--- Exercise goal ---
Find and copy each line in the material below where the string "Sets" occurs.

--- Exercise material ---
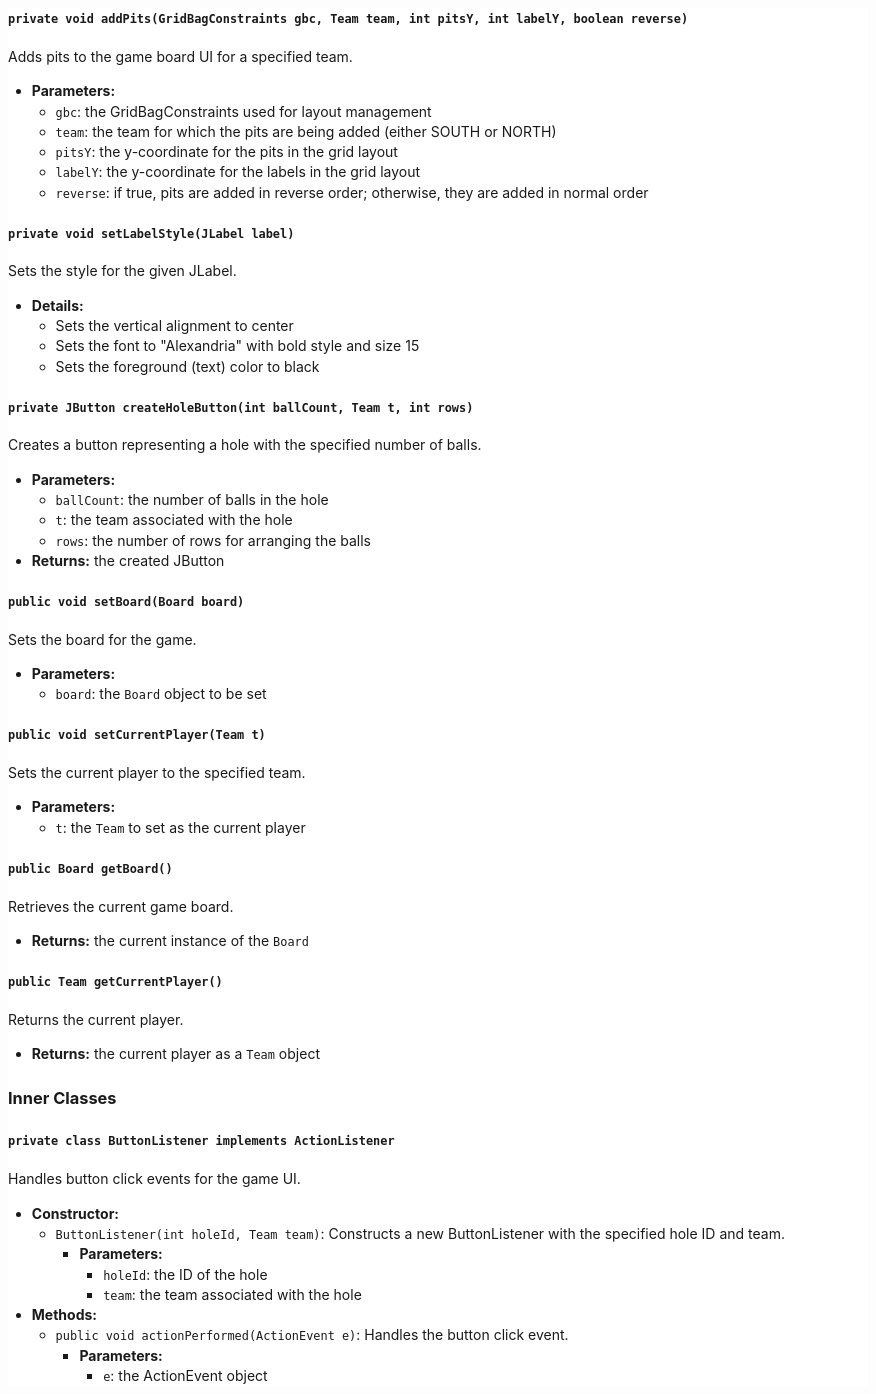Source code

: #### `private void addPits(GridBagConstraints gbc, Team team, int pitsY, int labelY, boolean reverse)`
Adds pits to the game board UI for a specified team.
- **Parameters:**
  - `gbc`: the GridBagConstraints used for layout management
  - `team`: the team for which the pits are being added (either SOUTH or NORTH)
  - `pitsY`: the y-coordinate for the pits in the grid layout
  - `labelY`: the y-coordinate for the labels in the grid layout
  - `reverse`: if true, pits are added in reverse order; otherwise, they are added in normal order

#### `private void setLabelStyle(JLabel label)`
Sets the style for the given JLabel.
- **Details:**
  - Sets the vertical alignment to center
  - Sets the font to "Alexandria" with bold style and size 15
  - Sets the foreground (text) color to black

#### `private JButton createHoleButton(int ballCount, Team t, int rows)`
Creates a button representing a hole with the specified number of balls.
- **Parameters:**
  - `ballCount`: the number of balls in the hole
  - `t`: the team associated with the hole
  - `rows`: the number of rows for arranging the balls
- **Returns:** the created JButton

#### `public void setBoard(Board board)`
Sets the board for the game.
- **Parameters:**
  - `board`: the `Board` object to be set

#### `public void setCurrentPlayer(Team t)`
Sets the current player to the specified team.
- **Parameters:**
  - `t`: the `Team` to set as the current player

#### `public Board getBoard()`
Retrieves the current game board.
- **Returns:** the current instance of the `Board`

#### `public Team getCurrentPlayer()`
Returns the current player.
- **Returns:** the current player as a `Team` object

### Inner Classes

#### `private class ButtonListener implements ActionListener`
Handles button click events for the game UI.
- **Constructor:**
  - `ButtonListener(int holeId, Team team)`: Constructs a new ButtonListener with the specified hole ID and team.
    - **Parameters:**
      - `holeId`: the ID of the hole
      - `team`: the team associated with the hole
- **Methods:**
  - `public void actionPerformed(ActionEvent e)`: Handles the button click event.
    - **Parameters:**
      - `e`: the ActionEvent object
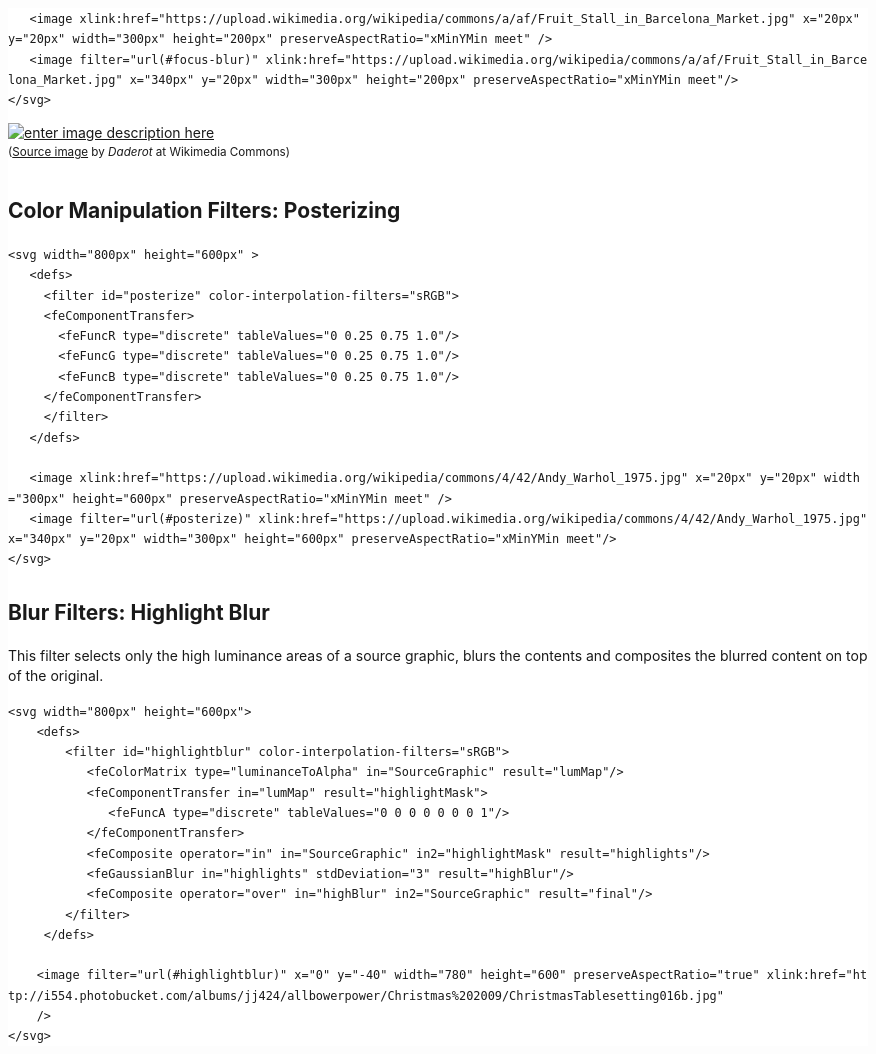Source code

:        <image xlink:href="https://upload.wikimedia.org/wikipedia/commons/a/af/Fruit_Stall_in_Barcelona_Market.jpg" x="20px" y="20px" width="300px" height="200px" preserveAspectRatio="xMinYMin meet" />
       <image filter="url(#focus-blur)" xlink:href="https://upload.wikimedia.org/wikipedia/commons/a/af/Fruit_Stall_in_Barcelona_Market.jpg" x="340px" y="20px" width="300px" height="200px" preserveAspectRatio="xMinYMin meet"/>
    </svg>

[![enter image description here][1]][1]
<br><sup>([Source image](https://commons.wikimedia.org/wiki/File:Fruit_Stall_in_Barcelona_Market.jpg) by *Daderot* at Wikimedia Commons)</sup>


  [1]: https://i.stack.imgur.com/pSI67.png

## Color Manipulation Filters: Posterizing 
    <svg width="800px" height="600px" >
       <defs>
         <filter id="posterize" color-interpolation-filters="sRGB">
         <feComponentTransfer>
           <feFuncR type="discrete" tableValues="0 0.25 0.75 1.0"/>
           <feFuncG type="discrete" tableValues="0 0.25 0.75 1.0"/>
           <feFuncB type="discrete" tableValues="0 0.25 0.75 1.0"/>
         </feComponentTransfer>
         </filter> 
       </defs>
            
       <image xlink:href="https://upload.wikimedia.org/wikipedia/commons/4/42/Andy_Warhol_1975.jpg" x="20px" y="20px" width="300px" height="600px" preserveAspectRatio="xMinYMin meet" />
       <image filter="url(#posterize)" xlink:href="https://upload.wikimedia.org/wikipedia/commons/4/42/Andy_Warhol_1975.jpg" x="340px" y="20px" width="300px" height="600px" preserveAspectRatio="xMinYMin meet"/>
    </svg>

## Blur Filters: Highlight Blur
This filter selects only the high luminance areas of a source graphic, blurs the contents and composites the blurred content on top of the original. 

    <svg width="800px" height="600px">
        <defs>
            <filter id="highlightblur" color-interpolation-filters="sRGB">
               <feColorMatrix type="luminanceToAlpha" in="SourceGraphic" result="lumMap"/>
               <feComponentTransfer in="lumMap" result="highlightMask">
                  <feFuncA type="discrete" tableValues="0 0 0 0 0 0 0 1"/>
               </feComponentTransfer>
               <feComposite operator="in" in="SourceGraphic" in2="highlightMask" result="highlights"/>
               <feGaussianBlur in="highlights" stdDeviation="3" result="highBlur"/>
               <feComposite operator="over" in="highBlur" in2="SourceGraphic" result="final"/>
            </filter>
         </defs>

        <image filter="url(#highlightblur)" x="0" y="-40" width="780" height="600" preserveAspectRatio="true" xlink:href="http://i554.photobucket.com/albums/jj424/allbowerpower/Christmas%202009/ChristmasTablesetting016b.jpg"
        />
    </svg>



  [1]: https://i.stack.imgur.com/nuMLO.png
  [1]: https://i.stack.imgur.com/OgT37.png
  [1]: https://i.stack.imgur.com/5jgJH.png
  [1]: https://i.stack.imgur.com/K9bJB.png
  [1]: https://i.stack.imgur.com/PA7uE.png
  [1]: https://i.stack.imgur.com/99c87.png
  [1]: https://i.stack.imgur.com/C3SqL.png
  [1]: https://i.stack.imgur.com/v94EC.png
...
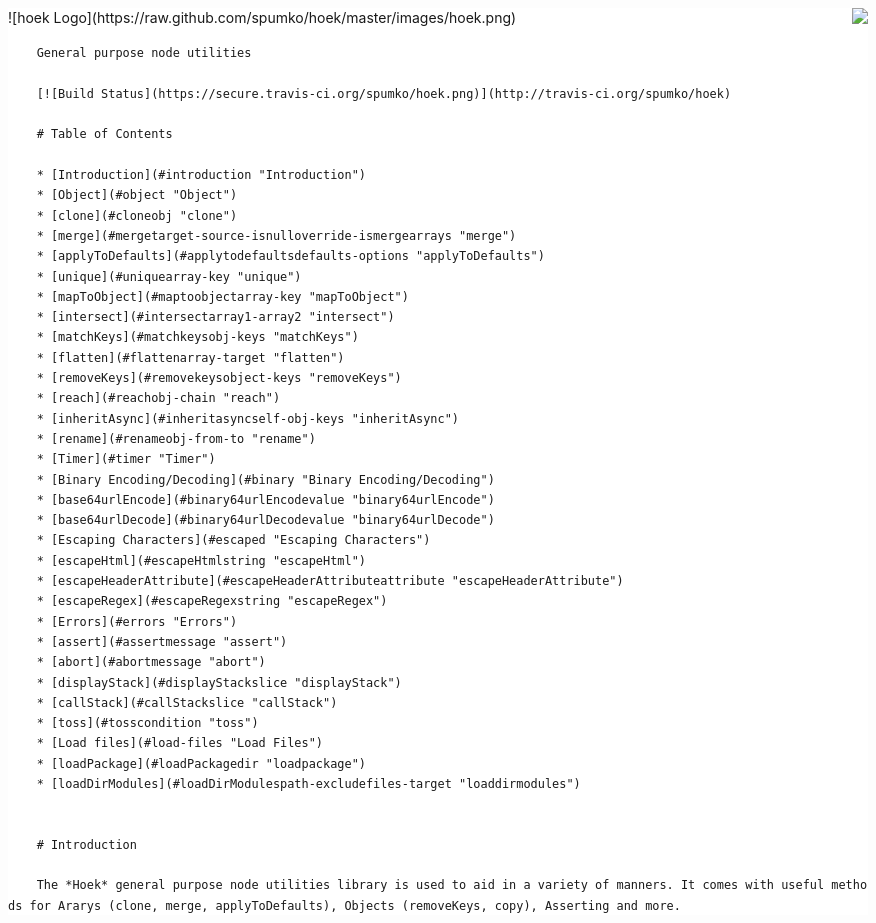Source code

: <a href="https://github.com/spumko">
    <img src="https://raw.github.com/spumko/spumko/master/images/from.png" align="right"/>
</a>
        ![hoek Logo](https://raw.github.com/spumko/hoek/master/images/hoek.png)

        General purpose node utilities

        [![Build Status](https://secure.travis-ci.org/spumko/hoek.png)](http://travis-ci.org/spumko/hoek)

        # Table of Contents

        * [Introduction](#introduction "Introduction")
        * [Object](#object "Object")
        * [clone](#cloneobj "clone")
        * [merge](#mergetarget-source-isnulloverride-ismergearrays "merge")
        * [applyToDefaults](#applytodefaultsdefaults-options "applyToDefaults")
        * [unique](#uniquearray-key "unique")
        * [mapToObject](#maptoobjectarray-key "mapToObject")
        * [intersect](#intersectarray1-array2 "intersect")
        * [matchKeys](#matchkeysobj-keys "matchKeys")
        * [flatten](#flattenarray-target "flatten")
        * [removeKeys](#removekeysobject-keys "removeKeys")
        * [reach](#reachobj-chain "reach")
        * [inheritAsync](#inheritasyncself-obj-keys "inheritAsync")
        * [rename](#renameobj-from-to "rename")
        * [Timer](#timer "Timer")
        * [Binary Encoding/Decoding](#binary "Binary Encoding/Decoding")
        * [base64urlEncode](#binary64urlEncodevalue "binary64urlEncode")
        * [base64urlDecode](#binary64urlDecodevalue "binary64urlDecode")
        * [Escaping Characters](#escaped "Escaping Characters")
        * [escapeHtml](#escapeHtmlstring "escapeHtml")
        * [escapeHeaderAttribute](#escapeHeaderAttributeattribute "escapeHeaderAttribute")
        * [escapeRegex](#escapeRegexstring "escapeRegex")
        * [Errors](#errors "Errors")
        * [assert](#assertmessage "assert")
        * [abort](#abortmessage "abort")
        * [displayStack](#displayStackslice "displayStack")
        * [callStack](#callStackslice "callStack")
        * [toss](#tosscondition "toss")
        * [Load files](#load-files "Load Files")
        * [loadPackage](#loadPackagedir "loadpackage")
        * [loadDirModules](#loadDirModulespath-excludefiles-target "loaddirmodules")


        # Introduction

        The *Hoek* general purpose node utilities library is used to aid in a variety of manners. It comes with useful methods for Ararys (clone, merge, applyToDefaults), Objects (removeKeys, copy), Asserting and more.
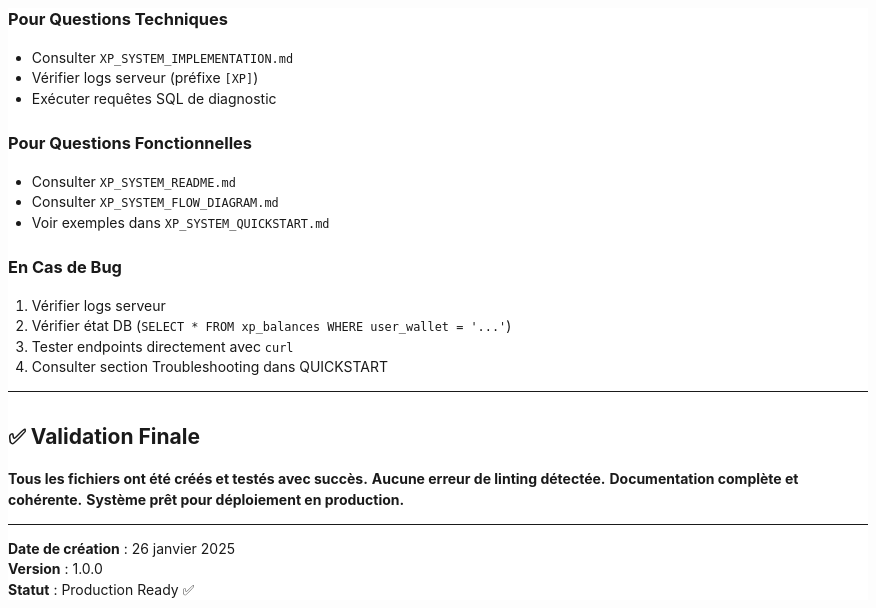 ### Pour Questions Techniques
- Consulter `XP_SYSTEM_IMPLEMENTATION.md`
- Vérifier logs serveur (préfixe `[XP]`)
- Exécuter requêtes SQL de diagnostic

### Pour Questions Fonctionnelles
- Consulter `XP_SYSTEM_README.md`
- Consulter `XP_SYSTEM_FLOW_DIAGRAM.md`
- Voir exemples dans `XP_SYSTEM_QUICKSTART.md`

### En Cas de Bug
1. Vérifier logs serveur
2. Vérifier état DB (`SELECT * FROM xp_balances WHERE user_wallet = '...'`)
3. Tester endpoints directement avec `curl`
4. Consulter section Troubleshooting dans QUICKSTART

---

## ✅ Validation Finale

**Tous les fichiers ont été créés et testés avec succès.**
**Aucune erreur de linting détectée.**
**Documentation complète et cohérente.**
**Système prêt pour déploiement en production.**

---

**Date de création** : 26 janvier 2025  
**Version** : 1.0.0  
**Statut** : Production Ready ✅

--- Exercise answer ---
Sets the style for the given JLabel.
  - Sets the vertical alignment to center
  - Sets the font to "Alexandria" with bold style and size 15
  - Sets the foreground (text) color to black
Sets the board for the game.
Sets the current player to the specified team.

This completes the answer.